Po potknięciu naszego zespołu i stracie 2 punktów wskutek zremisowanej potyczki z Realem Sociedad niektórzy z nas po cichu liczyli na to, że gracze Xaviego zaliczą jakieś potknięcie w pierwszej połowie lutego i choć część ośmiopunktowej straty do Blaugrany zostanie odrobiona, no ale niestety - nic z tego. Barcelona poradziła sobie i z Betisem, i z Sevillą, i z Villarrealem, zgarniając komplet punktów w tych spotkaniach, a w dodatku tracąc zaledwie jednego - i to samobójczego - gola.
Szczerze mówiąc trudno znaleźć w tej chwili jakikolwiek, nawet irracjonalny powód, by jeszcze mieć nadzieję na skuteczną pogoń. Czy kontrowersja (by nie nazwać tego słowem skandal), która wyszła na jaw w środę z udziałem Barcelony i niezbyt uczciwe praktyki sprzed kilku lat, może jakkolwiek wpłynąć na postawę piłkarzy obecnej drużyny? No cóż - każdy z nas ma zapewne inne podejście do życia i nikomu łudzenia się zabronić nie można. Co do zawodników Realu natomiast - należy wymagać od nich walki do końca. Nawet jeśli wiemy, że celem najważniejszym w tym sezonie będzie Liga Mistrzów, to nie wypadałoby, żebyśmy w czerwcu skończyli sezon ligowy z jeszcze większą (na przykład dwucyfrową) stratą do Barcelony.
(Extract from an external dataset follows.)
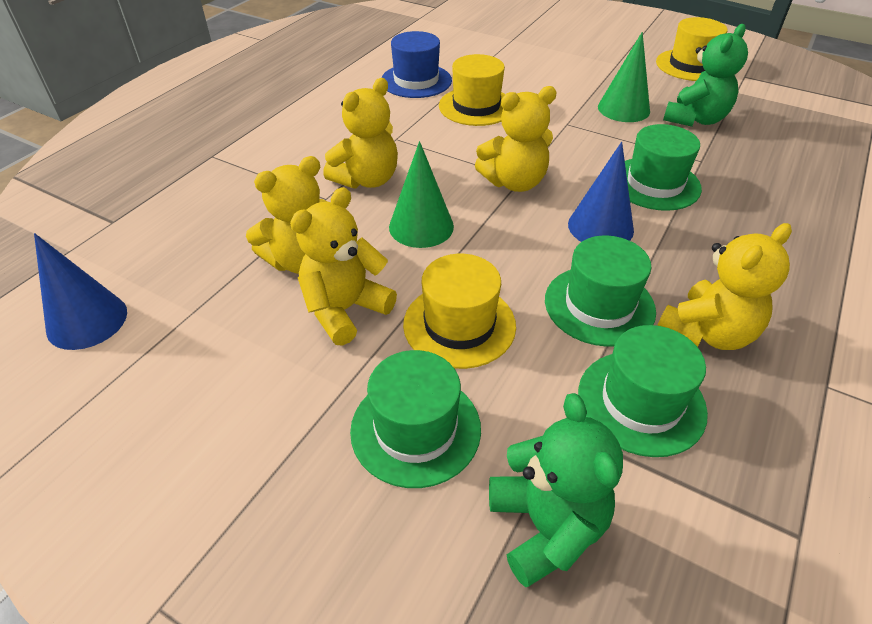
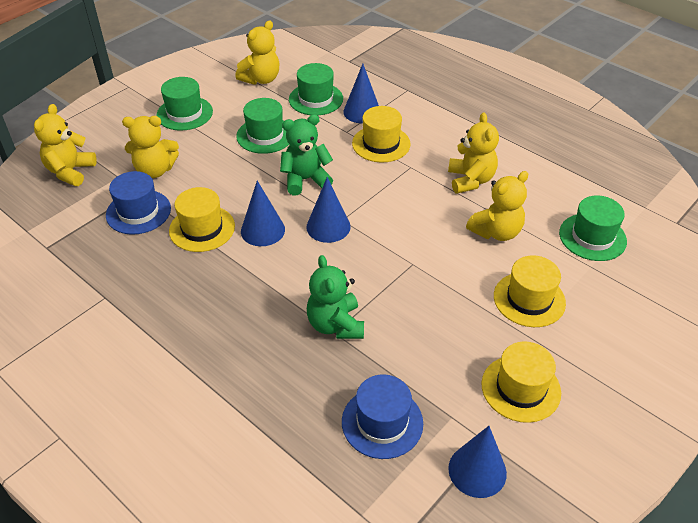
blue cone: [34,233,127,350] [568,142,634,242] = 2 -> [241,181,285,246] [306,177,351,243] [343,64,379,123] [448,426,507,498] = 4
blue hat: [381,31,452,98] = 1 -> [106,171,171,235] [342,374,423,459] = 2
green cone: [389,141,454,248] [598,32,650,122] = 2 -> none = 0
yellow hat: [403,254,516,369] [439,54,505,126] [656,17,728,81] = 3 -> [169,187,235,252] [352,106,411,162] [481,341,561,423] [494,255,566,327] = 4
W najbliższy weekend Real rozegra mecz wyjazdowy z Osasuną. Nie trzeba chyba nikogo uświadamiać, że tamtejsi kibice za madryckim klubem nie przepadają i można założyć, że będą próbowali zgotować podopiecznym Ancelottiego piekło. To akurat będzie dobry trening mentalny przed wylotem do Liverpoolu, wszak przecież fani The Reds również znani są na całym świecie z atmosfery na Anfield i raczej na pewno tam też nie będziemy mogli liczyć na przyjazne przyjęcie. El Sadar jak najbardziej może być traktowane przez zawodników Realu jako małe Anfield.
Mamy oczywiście świadomość znacznej różnicy w jakości piłkarskiej pomiędzy Osasuną a Liverpoolem, choć oddać także należy, że gracze Jagoby Arrasatego w tym sezonie na pewno wstydzić się swojej gry nie muszą. Obecnie zajmują 9. miejsce w lidze. Ostatnio co prawda nie punktują tak dobrze, jak przez znaczną część rundy jesiennej, ale z drugiej strony od początku roku tylko Atlético zdołało ich pokonać wynikiem 1-0. Nikt nie potrafił od początku stycznia strzelić więcej niż 1 bramkę tej drużynie, wliczając to potyczki w Pucharze Króla, w którym to Osasuna wciąż jest, znajdując się w najlepszej czwórce tegorocznego turnieju. Sobotni mecz tym samym niekoniecznie musi okazać się dla Realu spacerkiem.
Na arbitra głównego tej rywalizacji wyznaczony został José Luis Munuera Montero, któremu za liniami bocznymi poasystują Diego Sánchez Rojo i Antonio Ramón Martínez Moreno, z kolei zadania czwartego sędziego wykona Carlos Fernández Buergo.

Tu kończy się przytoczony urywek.